O livro é uma coisa espantosa. É um objecto plano, feito a partir de uma árvore . É montado com um conjunto de partes planas e flexíveis (que ainda são chamadas de "folhas") onde estão impressos rabiscos de pigmento preto. Basta dar-lhe uma olhada e começámos a ouvir a voz de outra pessoa, talvez de alguém que já morreu há milhares de anos. O seu autor fala através dos milénios de forma clara e silenciosa, dentro da nossa cabeça, directamente para nós. A escrita é talvez a maior das invenções humanas, que junta pessoas, cidadãos de outras épocas, que nunca se conheceram. Os livros quebram as correntes do tempo e são a prova de que os humanos conseguem fazer magia. - Carl Sagan

segunda-feira, 6 de fevereiro de 2012

"A Tia Marquesa" - Simonetta Agnello Hornby


Os cabelos encaracolados de Constanza faziam-lhe cócegas no pescoço por baixo da barba. «Esta é diferente, é a a melhor. Os filhos de Constanza serão a salvação do sangue da mãe.» Enterneceu-se ao pensar na mulher. Constanza abriu os olhos e olhou-o de baixo para cima.
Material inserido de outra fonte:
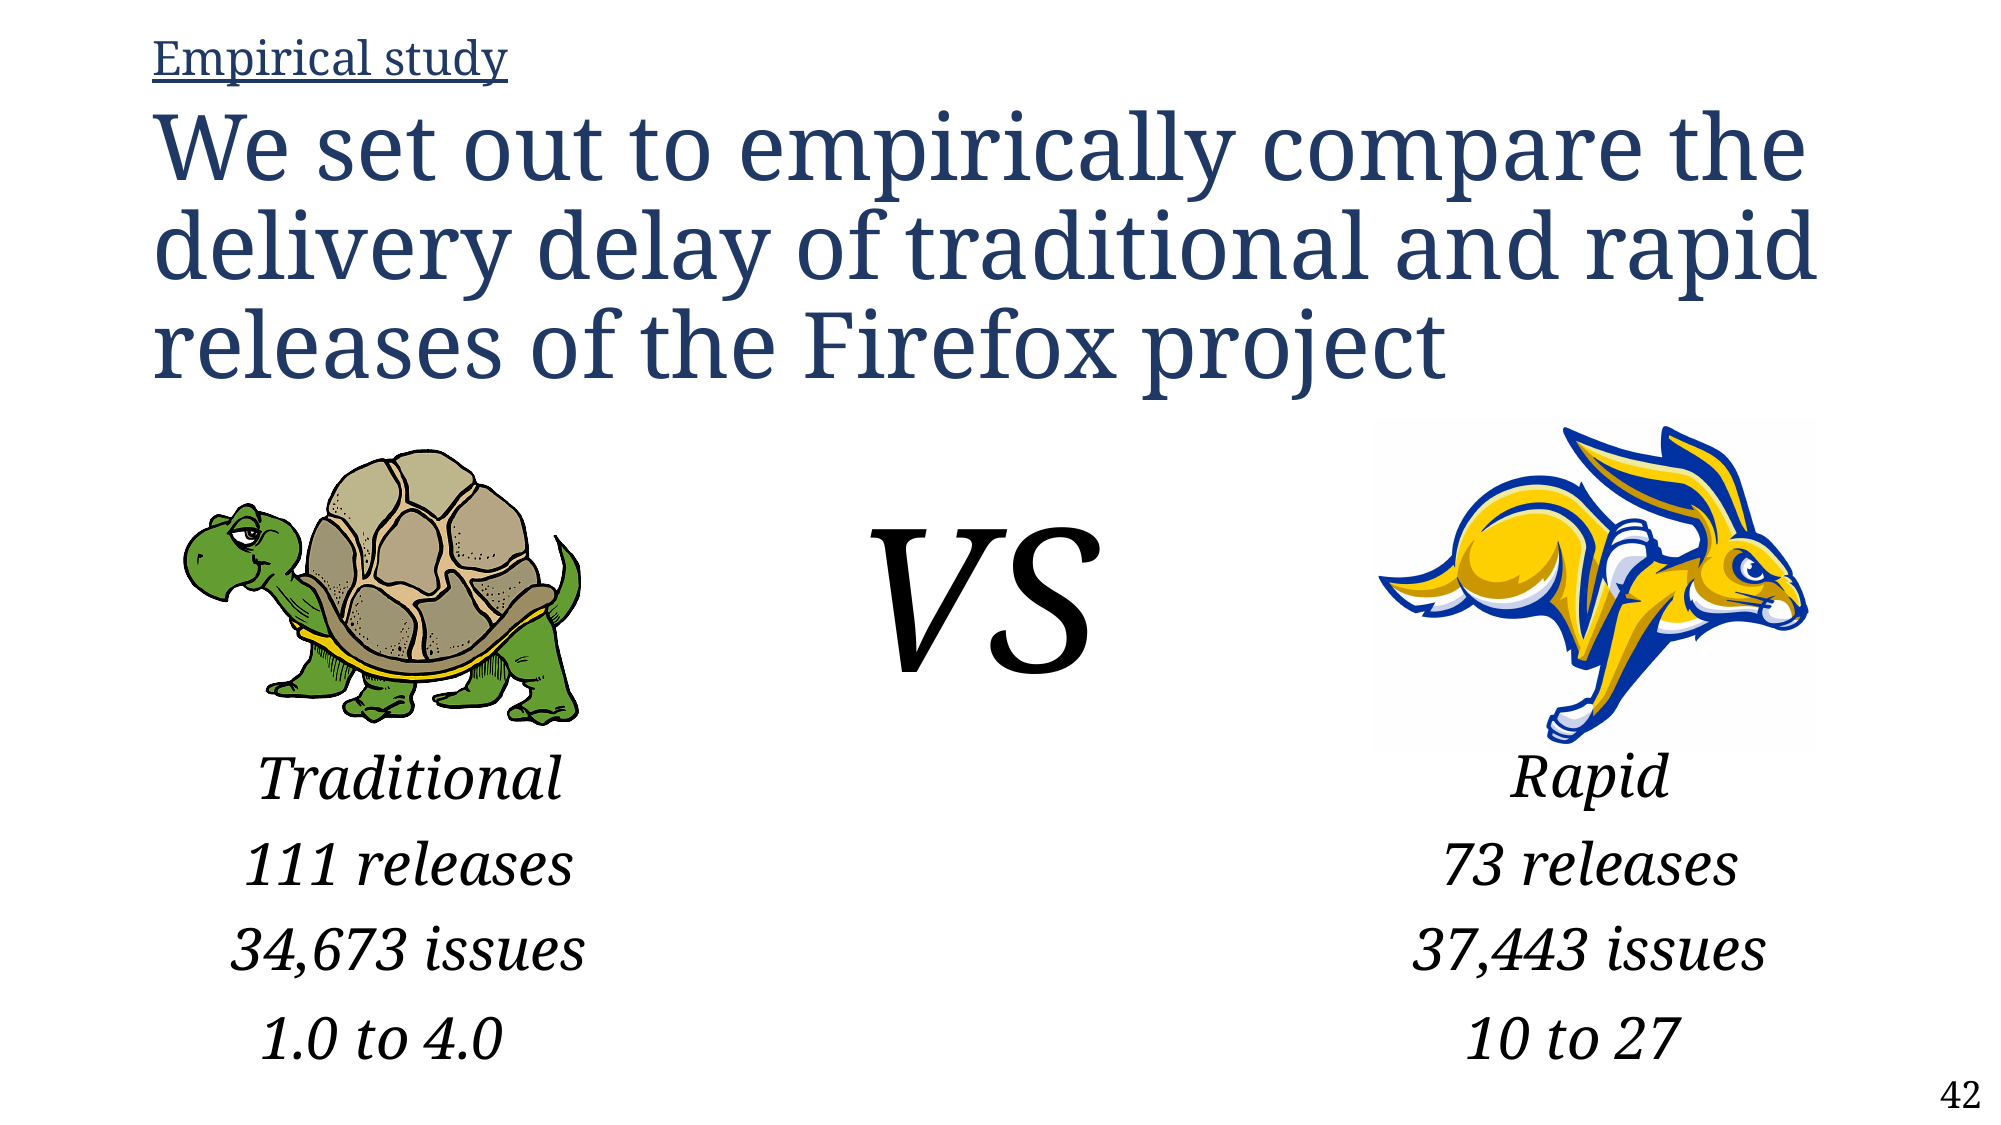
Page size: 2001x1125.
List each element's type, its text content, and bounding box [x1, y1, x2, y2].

Segurava-a com firmeza, as mãos sobre o baixo-ventre, e compreendia assim a sua sensibilidade animal às reacções dos outros, mesmo aos pensamentos. «Daqui o sangue Safamita correrá em homens e mulheres de valor», pensava. «Esta deve controlar o seu património, só ela.»
     «Papá, não gosto de estar ao colo do padre Puma: devo continuar a estar para ir para o Paraíso?» Constanza tinha falado com uma vozinha muito fraca, parecia estar a dormir.
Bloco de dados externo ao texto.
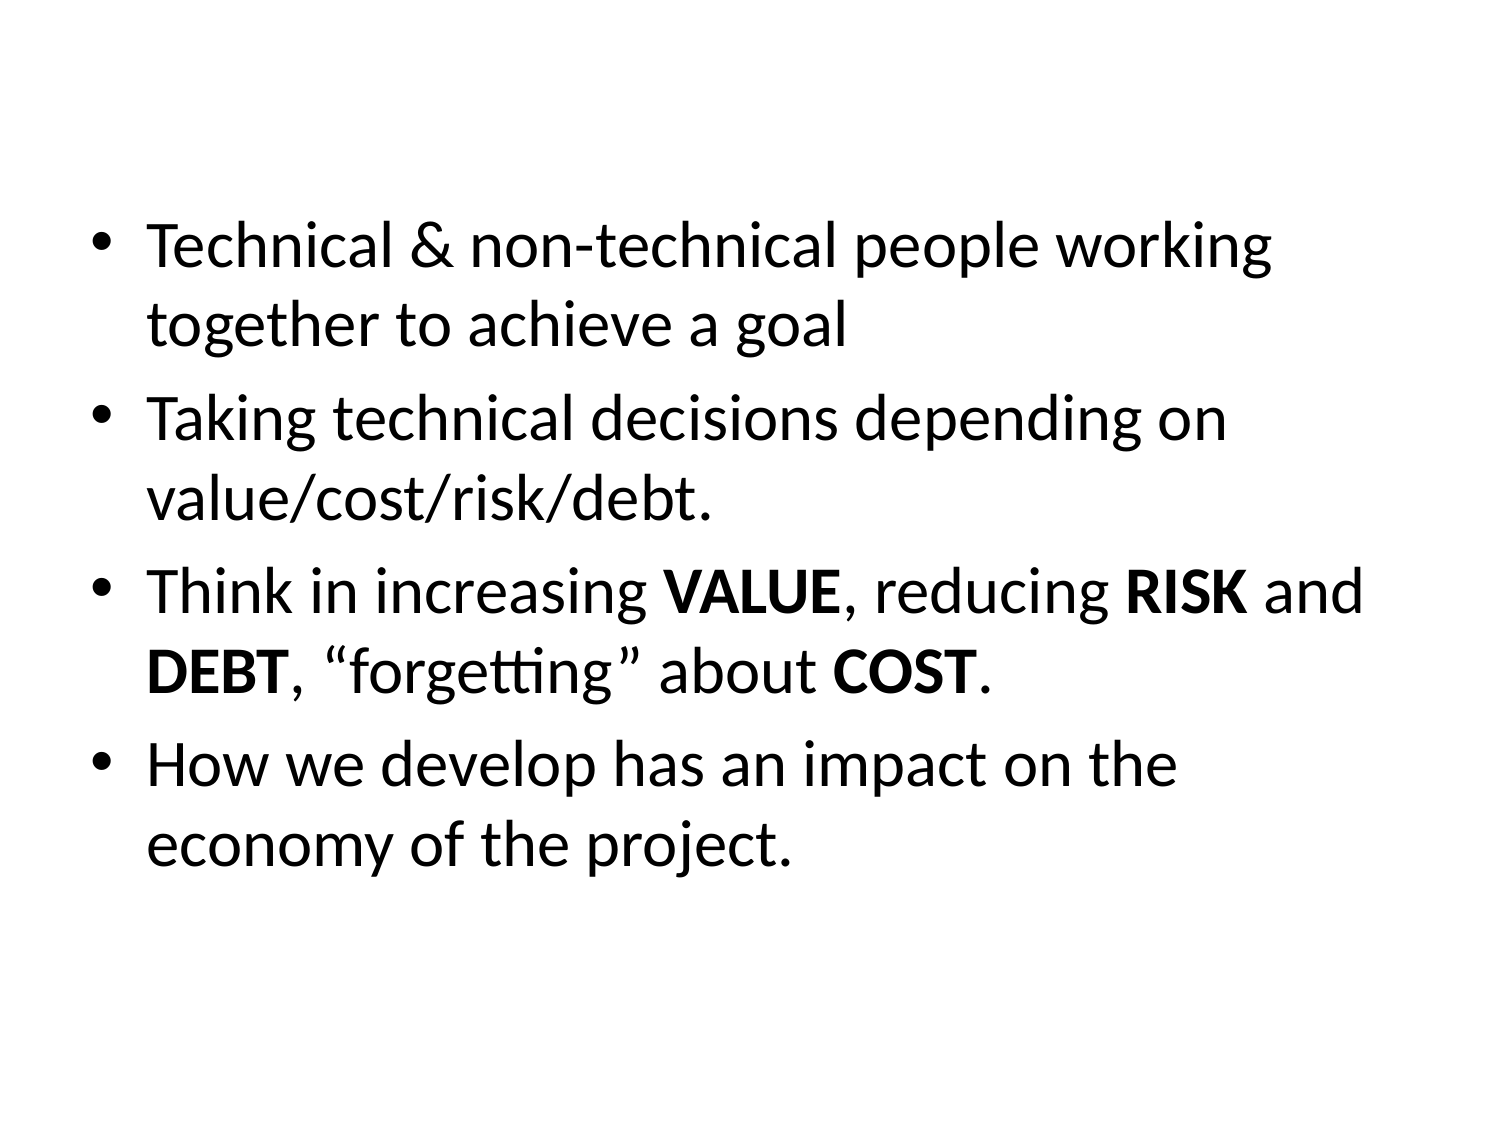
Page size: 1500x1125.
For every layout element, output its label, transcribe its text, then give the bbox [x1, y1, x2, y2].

list Technical & non-technical people working together to achieve a goal Taking technical decisions depending on value/cost/risk/debt. Think in increasing VALUE, reducing RISK and DEBT, “forgetting” about COST. How we develop has an impact on the economy of the project. [75, 192, 1425, 1005]
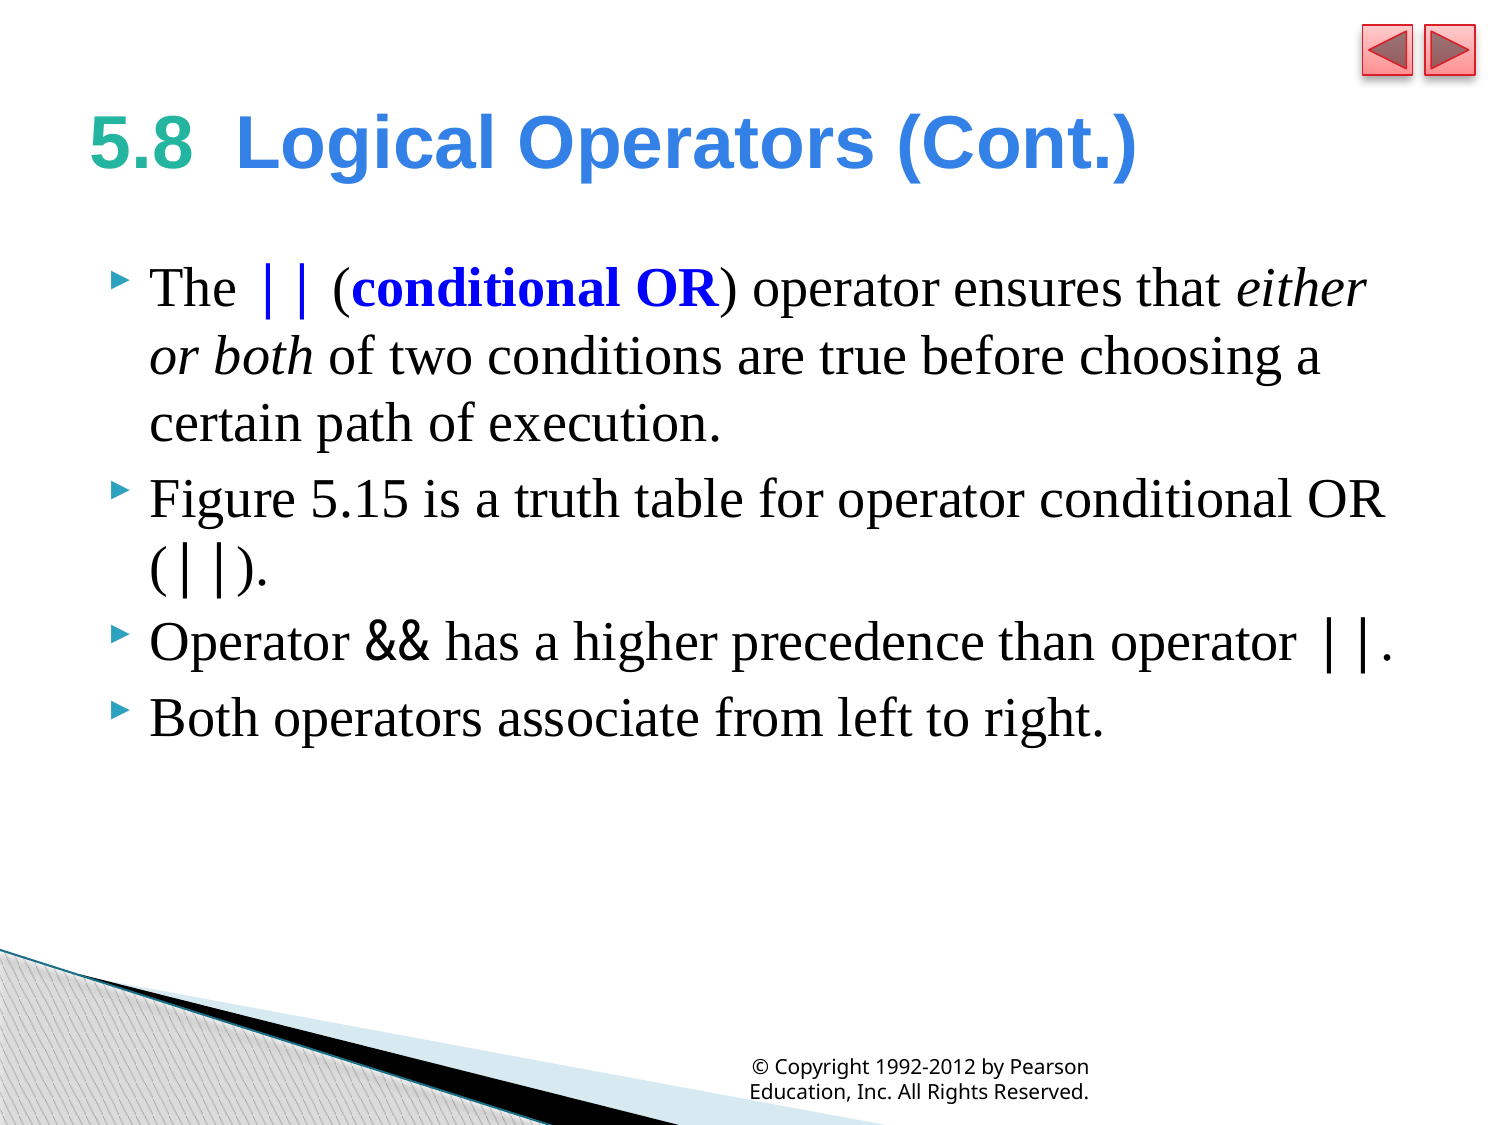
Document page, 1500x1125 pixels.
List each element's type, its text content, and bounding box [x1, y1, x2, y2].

     «Não, não deves. Diz-lho», respondeu o pai.
     «Já lhe disse, mas ele diz que é assim que se aprende a receber o corpo de Cristo. É um segredo. Não gosto do padre Puma. Tenho que o fazer?»
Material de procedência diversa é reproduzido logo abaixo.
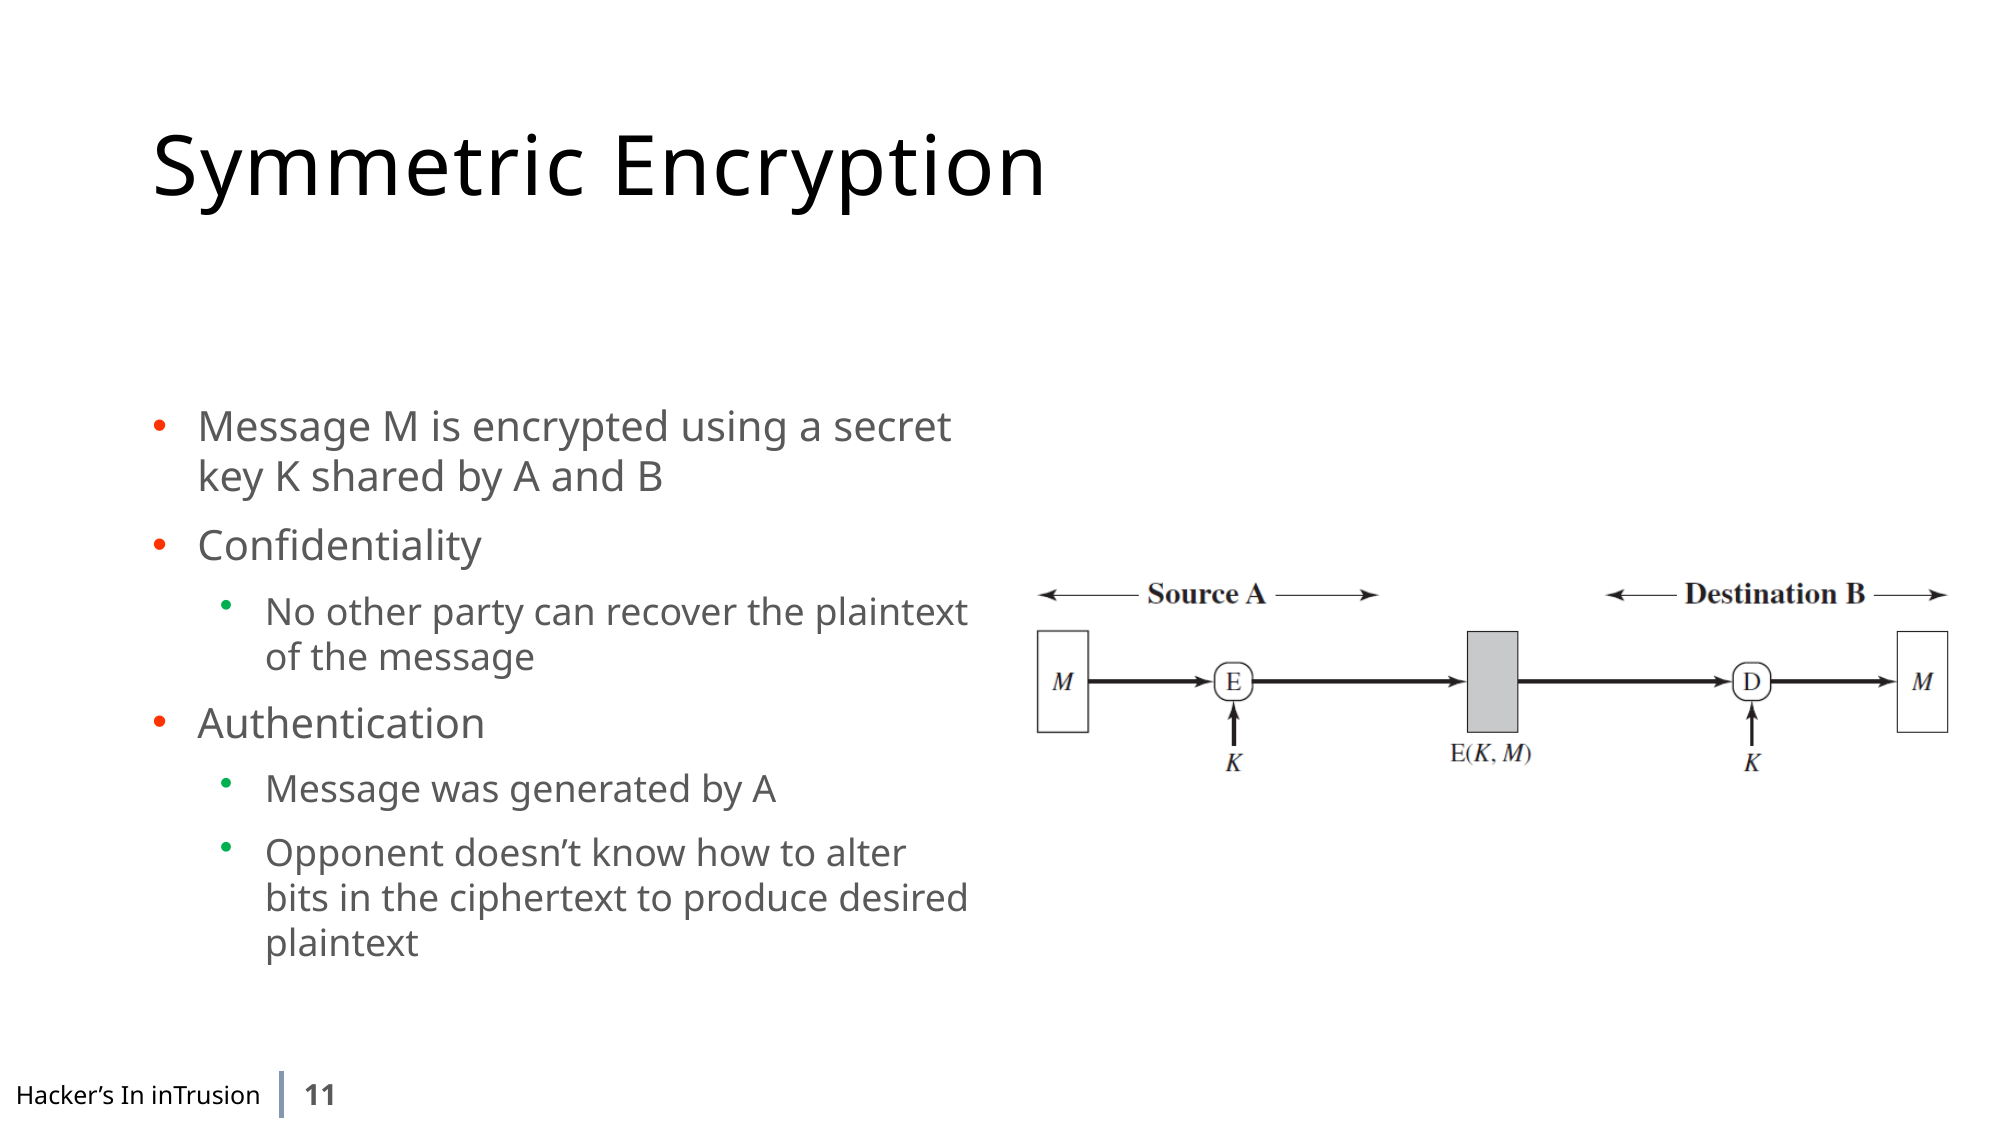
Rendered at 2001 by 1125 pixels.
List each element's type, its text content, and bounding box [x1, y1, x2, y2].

list Message M is encrypted using a secret key K shared by A and B Confidentiality No other party can recover the plaintext of the message Authentication Message was generated by A Opponent doesn’t know how to alter bits in the ciphertext to produce desired plaintext [137, 299, 988, 1065]
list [1012, 562, 1957, 780]
title Symmetric Encryption [137, 59, 1863, 278]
     «Não, não é preciso», respondeu o pai. Um suor novo escorria-lhe das têmporas, da testa, do nariz e enfiava-se, quente e salgado, por entre os lábios. Tinha que saber.
     «Onde te toca?»
     «Aqui», disse Constanza, dirigindo-lhe a mão com a sua - pequena, ossuda - para a virilha. «Magoa-me.»
     «Isso não se faz, diz-to o teu pai», afirmou. «Diz-lhe que não é preciso fazer isso para a primeira comunhão.»
     «Mas ele diz que se faz e que é um segredo. O que faço amanhã quando ele vier?» Constanza estava anciosa.
     O pai tinha dificuldade em controlar-se, a ira inchava-lhe os músculos. Doíam-lhe. «Não te preocupes, Constanza. Podes sempre confiar os teus segredos ao papá, eu não os conto a ninguém, nem sequer à mamã. Isto fica só para nós os dois e basta. Eu falo com o padre Puma. Amanhã não virá ao palacete. Estás pronta para a primeira comunhão e não precisas mais de catequese, e depois aliás temos de ir todos a Palermo para acompanhar Stefano ao colégio.»